# YOUR GOAL:
All of the data needs to be repeated exactly.

# Extracted page text data:

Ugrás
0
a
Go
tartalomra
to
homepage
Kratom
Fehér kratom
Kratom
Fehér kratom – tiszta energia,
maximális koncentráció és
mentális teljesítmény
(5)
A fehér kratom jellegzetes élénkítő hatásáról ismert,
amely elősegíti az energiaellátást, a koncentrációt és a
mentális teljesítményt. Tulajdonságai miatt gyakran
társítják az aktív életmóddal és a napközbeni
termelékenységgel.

# REPLY:
Ugrás
0
a
Go
tartalomra
to
homepage
Kratom
Fehér kratom
Kratom
Fehér kratom – tiszta energia,
maximális koncentráció és
mentális teljesítmény
(5)
A fehér kratom jellegzetes élénkítő hatásáról ismert,
amely elősegíti az energiaellátást, a koncentrációt és a
mentális teljesítményt. Tulajdonságai miatt gyakran
társítják az aktív életmóddal és a napközbeni
termelékenységgel.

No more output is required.